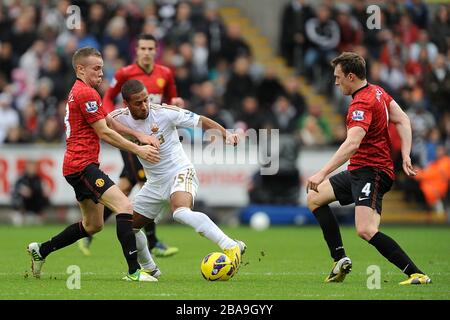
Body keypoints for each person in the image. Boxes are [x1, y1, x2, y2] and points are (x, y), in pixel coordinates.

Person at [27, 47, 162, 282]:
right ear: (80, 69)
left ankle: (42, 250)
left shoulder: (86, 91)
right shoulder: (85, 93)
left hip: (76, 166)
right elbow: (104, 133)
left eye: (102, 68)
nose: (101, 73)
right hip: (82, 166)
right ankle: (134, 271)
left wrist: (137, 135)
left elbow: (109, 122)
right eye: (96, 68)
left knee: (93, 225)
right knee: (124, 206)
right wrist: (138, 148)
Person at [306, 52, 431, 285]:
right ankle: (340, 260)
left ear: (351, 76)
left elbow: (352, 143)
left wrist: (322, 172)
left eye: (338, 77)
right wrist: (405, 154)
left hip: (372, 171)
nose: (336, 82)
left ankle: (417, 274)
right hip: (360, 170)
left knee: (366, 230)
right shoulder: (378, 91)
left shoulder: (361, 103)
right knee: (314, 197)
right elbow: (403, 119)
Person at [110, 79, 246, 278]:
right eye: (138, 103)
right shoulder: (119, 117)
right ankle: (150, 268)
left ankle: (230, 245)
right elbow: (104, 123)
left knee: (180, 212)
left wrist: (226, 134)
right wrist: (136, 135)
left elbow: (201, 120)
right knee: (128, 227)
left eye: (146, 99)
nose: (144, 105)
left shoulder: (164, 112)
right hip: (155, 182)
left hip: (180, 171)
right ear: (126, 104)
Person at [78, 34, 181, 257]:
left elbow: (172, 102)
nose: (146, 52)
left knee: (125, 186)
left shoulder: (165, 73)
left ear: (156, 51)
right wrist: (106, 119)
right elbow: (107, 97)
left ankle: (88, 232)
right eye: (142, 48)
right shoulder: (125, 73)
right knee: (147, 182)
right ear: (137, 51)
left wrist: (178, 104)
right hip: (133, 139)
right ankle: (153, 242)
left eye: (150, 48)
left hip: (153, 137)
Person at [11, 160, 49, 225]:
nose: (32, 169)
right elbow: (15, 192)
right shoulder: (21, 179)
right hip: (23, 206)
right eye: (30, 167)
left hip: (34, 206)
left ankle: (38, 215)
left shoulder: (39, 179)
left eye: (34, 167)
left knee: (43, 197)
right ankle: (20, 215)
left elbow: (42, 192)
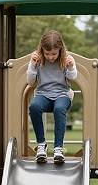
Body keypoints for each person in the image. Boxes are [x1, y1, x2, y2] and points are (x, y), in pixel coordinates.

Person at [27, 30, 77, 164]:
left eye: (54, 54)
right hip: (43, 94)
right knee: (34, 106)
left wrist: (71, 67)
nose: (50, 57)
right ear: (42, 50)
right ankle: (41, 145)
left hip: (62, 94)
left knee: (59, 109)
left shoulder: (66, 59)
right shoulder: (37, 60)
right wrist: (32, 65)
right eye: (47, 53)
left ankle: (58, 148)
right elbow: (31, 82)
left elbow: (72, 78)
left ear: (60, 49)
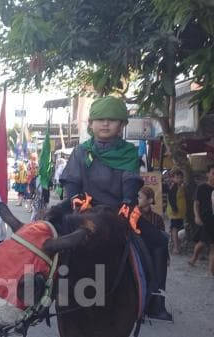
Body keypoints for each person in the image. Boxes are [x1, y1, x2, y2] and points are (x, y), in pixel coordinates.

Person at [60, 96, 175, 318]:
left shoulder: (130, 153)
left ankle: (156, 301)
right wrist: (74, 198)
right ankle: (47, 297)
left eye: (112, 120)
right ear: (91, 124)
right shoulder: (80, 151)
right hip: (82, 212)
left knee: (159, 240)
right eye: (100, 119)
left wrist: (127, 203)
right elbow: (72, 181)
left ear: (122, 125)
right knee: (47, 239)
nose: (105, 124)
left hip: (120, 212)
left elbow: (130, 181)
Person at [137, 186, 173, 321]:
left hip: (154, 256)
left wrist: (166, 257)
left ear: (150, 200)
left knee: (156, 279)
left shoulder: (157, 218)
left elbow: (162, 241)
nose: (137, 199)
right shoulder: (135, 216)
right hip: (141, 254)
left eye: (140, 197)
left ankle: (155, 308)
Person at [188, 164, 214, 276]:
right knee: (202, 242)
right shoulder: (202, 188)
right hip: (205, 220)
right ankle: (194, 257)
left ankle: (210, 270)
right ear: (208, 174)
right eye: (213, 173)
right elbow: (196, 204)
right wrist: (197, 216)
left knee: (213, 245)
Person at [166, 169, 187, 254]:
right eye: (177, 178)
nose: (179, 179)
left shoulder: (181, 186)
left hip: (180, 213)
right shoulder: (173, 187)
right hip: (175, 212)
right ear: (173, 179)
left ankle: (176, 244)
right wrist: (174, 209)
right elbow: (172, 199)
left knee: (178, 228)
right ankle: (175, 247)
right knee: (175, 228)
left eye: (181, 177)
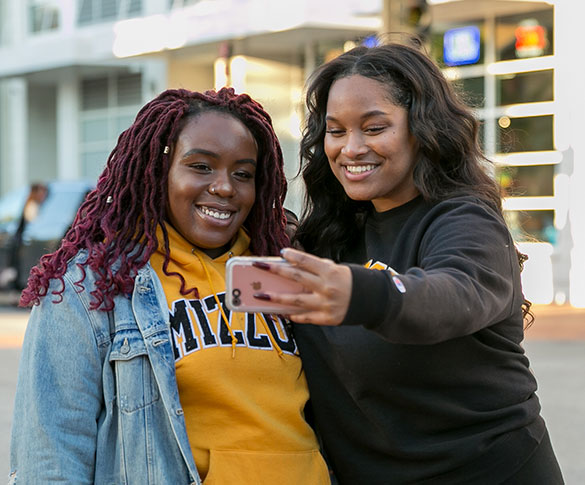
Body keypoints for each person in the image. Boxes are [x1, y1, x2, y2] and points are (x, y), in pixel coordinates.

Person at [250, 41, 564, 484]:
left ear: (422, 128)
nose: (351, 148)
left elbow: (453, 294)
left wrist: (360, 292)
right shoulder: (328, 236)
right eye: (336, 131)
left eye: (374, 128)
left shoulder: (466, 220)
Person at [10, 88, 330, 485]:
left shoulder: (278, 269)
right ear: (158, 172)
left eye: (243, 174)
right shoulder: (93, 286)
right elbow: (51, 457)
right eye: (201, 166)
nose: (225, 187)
==
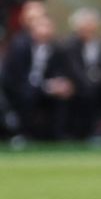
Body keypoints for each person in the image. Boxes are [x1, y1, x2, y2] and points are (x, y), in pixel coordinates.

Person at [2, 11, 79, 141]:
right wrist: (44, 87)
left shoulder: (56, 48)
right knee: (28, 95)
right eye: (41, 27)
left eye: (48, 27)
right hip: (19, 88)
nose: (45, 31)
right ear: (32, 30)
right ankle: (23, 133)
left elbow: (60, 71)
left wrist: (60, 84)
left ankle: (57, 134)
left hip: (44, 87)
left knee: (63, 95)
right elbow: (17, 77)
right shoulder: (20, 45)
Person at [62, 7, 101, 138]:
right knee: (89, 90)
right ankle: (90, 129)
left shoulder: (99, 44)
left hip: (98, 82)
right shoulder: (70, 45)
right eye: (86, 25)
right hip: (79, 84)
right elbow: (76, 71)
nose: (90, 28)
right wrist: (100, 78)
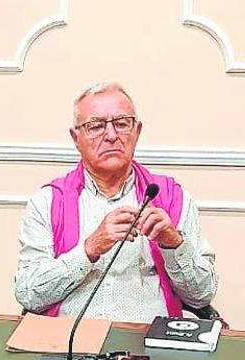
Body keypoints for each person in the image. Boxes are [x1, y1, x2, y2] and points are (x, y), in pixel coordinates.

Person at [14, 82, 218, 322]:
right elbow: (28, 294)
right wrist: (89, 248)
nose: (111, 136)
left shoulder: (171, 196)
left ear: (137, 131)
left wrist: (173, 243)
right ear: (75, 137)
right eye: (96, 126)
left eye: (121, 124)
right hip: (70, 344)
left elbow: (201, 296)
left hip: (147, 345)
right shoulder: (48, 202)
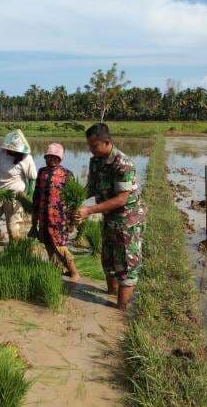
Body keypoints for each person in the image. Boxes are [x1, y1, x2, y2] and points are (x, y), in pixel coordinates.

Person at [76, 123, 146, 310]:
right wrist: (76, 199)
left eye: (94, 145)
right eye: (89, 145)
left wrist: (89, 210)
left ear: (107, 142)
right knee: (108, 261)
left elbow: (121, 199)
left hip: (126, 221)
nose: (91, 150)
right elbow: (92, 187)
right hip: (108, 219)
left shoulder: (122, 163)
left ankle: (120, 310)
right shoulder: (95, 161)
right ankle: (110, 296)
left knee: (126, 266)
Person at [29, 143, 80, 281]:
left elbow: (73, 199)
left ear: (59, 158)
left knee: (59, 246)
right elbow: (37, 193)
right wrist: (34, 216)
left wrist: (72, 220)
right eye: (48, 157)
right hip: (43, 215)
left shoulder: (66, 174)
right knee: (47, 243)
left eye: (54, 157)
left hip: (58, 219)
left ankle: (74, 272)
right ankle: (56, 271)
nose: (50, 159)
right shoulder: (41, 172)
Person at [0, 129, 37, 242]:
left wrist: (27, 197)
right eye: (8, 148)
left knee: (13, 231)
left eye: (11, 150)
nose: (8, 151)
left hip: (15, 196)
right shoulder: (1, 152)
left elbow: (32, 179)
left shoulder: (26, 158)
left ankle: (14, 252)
--
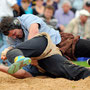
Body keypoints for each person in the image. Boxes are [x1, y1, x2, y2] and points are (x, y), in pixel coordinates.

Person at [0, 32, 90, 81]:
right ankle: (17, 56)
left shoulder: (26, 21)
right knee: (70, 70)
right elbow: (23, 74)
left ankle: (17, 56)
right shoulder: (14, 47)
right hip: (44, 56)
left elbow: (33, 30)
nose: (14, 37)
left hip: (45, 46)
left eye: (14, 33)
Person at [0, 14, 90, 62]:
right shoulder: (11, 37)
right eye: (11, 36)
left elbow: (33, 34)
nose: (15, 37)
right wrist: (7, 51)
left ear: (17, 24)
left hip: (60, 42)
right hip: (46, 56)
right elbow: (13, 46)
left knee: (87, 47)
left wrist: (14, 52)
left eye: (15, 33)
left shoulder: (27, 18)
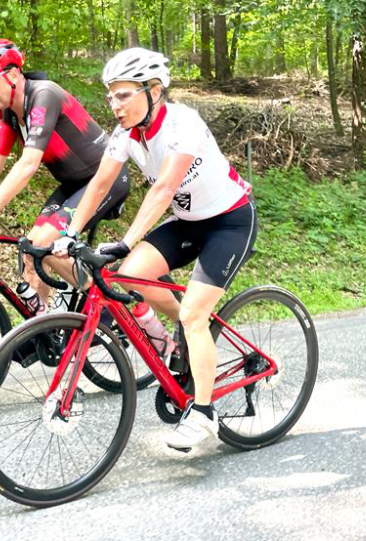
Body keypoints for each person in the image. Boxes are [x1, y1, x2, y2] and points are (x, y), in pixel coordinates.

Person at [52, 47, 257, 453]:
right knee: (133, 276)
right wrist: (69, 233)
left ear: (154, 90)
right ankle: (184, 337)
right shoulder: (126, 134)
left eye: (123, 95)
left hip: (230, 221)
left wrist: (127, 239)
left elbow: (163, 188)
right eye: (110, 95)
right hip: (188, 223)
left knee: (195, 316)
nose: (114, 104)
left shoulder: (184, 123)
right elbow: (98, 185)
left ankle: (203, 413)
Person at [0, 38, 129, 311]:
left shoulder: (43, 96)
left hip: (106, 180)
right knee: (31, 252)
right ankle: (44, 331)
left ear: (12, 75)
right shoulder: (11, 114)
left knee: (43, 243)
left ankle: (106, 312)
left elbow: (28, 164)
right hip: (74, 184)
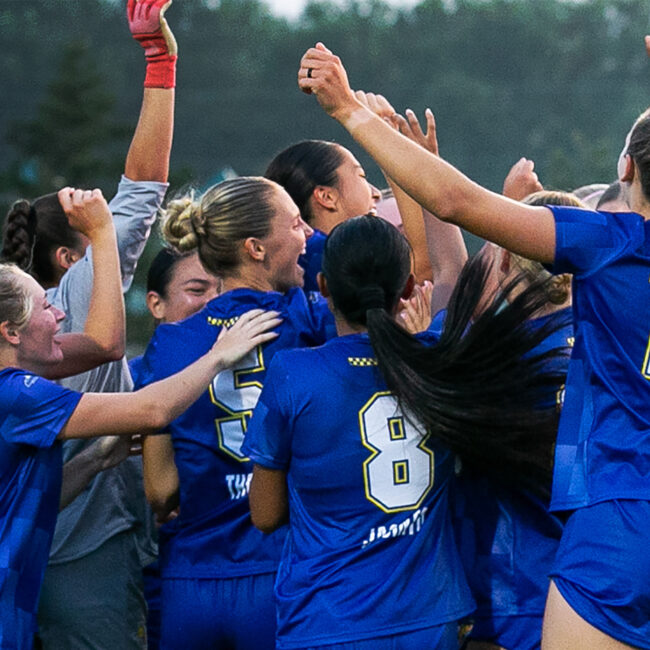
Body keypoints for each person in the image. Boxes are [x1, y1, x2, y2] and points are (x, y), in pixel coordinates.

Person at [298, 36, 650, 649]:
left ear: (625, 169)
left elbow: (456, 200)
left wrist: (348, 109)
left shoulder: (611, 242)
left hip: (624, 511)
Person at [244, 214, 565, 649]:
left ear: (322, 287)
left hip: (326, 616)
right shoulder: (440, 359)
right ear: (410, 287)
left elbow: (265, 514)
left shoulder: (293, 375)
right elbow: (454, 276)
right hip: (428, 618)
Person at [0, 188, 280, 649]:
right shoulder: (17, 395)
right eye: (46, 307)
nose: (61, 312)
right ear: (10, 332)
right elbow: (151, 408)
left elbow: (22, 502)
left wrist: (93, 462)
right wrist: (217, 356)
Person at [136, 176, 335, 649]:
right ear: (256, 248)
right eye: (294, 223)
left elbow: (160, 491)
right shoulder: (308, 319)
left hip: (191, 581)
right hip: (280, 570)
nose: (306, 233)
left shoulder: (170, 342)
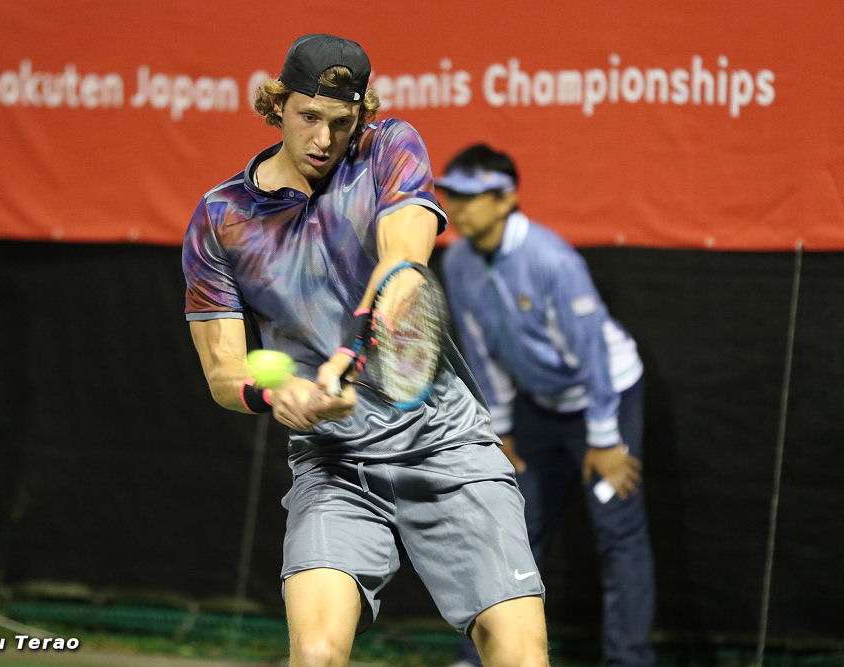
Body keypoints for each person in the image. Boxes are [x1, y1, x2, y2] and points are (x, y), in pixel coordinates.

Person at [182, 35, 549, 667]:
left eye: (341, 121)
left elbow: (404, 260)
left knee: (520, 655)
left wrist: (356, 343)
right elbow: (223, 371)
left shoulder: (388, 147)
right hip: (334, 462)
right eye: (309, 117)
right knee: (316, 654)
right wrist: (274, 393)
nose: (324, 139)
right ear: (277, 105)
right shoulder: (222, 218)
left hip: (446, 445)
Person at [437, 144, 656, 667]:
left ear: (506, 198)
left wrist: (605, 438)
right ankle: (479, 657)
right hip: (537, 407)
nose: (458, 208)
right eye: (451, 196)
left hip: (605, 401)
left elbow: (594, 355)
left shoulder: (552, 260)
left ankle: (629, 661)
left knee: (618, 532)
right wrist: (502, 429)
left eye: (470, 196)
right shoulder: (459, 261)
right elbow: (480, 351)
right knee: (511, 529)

▶ _What you need to do_
What you give back must be the stretch above, starting at the line with "nose: (101, 73)" and ending at the line with "right wrist: (106, 119)", copied exactly.

▶ _Exercise solution_
nose: (101, 73)
right hip: (82, 166)
right ankle: (134, 271)
left wrist: (137, 135)
left elbow: (109, 122)
right eye: (96, 68)
left knee: (93, 225)
right knee: (124, 206)
right wrist: (138, 148)
Person at [306, 52, 431, 285]:
right ankle: (340, 260)
left ear: (351, 76)
left elbow: (352, 143)
left wrist: (322, 172)
left eye: (338, 77)
right wrist: (405, 154)
left hip: (372, 171)
nose: (336, 82)
left ankle: (417, 274)
right hip: (360, 170)
left knee: (366, 230)
right shoulder: (378, 91)
left shoulder: (361, 103)
right knee: (314, 197)
right elbow: (403, 119)
Person at [110, 79, 246, 278]:
right eye: (138, 103)
right shoulder: (119, 117)
right ankle: (150, 268)
left ankle: (230, 245)
right elbow: (104, 123)
left knee: (180, 212)
left wrist: (226, 134)
right wrist: (136, 135)
left elbow: (201, 120)
right knee: (128, 227)
left eye: (146, 99)
nose: (144, 105)
left shoulder: (164, 112)
right hip: (155, 182)
left hip: (180, 171)
right ear: (126, 104)
Person at [78, 34, 181, 257]:
left elbow: (172, 102)
nose: (146, 52)
left knee: (125, 186)
left shoulder: (165, 73)
left ear: (156, 51)
right wrist: (106, 119)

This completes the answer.